[Problems to solve]
1. Answer the following from the letter to the editor below, giving one answer per line marked (a), (b), (c):
(a) What position did Michael Steele formerly hold?
(b) According to the Reuters poll cited, what percentage of Americans support Medicare for all?
(c) By how many points did Bernie Sanders win the 2016 Democratic primary in Rhode Island?
2. The letter to the editor below says the terms "neoconservative" and "neoliberal" suggest that Steele and Perez share certain positions. List every one of those shared positions.
*** Supplied passage Section Begins ***
To the Editor:
Rebecca Aman’s Sept. 13 column commended the Watson Institute for International and Public Affairs for inviting Michael Steele to serve as a faculty fellow and lead student discussion groups this school year. I take issue with two assertions made in this piece.
First, the piece suggests that by inviting both Steele, former chair of the Republican National Committee, and Tom Perez ’83 P’18, current chair of the Democratic National Committee, to lead study groups and discussions at Watson, we are promoting a “diverse array of opinions and perspectives” on campus. Even though Steele and Perez sit on opposite sides of the aisle in Congress, their ideologies actually sit quite close to one another on a left-right political spectrum. The terms “neoconservative” and “neoliberal” are frequently used to label the two, respectively, suggesting their shared support for free market distribution of goods like health insurance, support for free trade with other countries and a strict adherence to a tax code and regulatory apparatus that enables corporations to leverage immense political and economic power over the majority of Americans.
Seventy percent of Americans and a majority of Republicans support the policy of Medicare for all, according to a poll conducted by Reuters this summer. Neither Perez nor Steele supports Medicare for all. Further, recent primary elections across the country have shown an appetite for Democratic socialism among voters. Bernie Sanders, who is affiliated with neither the DNC nor the RNC, won the 2016 Democratic primary in Rhode Island by almost 12 points. If the goal of paying (former) politicians to interact with students is to introduce us to perspectives that we will “encounter after graduation,” as Aman states, shouldn’t the Watson bring politicians whose perspectives overlap with those of the majority of Rhode Islanders and Americans?
*** Supplied passage Section Ends ***
*** Data extract Section Begins ***
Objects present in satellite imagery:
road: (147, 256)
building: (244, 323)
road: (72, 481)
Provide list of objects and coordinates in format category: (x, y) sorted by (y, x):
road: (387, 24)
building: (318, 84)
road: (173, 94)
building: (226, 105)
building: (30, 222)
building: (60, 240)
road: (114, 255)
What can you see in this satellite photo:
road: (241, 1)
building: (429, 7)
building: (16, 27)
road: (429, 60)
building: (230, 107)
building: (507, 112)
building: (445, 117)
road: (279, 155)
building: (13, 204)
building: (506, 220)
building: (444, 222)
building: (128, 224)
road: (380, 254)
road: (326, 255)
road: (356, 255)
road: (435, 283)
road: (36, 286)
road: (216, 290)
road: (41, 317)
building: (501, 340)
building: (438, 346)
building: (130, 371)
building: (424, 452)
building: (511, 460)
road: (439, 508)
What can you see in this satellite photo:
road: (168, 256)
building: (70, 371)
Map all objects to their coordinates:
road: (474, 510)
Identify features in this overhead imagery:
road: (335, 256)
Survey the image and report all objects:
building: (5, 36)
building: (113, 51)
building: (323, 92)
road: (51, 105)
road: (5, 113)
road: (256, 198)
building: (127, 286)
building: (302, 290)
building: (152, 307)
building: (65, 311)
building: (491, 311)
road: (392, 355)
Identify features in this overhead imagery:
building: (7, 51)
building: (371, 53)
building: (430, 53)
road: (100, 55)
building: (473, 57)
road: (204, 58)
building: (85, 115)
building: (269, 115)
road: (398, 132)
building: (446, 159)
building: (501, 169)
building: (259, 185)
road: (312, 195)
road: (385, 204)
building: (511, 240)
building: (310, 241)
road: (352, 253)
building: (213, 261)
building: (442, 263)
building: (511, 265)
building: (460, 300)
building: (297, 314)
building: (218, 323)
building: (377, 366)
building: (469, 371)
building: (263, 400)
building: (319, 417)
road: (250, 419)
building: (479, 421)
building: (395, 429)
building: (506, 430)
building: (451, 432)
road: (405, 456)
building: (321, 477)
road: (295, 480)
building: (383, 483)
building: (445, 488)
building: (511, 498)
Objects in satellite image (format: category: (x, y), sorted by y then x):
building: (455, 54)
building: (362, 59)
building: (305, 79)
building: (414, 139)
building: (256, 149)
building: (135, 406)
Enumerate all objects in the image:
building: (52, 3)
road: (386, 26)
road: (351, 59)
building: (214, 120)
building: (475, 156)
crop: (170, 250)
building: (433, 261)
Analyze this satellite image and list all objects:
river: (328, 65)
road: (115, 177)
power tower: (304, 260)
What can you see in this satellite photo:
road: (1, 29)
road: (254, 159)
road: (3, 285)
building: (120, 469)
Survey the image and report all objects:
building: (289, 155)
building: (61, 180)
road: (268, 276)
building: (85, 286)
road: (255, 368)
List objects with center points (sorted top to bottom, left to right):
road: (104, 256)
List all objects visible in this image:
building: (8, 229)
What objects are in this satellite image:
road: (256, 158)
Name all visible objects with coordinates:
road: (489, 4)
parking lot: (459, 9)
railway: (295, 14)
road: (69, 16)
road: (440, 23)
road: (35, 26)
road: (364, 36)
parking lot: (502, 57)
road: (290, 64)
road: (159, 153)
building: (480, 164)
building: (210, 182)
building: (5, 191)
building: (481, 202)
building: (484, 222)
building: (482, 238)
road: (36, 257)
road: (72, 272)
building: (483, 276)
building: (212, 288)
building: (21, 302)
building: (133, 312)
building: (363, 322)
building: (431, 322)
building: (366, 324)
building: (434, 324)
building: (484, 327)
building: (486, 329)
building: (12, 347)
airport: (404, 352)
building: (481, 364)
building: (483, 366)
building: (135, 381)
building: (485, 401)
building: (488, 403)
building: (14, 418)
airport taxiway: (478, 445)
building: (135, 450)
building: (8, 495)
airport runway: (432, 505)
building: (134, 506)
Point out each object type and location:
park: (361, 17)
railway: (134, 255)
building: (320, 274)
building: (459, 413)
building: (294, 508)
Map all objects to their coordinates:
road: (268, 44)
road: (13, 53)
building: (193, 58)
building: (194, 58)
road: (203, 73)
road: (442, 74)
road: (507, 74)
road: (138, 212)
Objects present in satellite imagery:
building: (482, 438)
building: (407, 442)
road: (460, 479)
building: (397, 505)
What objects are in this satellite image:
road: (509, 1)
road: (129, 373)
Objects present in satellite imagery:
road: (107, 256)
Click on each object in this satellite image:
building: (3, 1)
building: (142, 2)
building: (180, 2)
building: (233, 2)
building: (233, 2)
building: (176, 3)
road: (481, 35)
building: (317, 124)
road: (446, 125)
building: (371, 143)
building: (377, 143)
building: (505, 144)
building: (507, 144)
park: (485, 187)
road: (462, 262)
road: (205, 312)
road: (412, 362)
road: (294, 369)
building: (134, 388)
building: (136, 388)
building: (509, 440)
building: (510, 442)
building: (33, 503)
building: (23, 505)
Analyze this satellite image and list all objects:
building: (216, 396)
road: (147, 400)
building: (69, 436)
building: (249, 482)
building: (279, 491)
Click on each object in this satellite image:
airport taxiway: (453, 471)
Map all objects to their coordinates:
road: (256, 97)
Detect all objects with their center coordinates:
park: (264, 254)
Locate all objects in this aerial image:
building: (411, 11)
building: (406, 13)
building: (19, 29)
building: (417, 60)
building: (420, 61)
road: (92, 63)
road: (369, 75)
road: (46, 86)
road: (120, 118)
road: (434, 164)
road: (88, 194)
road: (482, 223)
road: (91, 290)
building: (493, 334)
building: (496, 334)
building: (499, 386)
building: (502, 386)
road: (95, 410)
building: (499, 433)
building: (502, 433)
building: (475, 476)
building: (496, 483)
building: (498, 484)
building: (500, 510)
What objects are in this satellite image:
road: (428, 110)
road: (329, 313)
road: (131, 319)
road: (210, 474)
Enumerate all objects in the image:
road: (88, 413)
*** Data extract Section Ends ***
[Activity answers]
1.
(a) Chair of the Republican National Committee
(b) Seventy percent
(c) Almost 12 points

2.
- Support for free market distribution of goods like health insurance
- Support for free trade with other countries
- Strict adherence to a tax code and regulatory apparatus that enables corporations to leverage immense political and economic power over the majority of Americans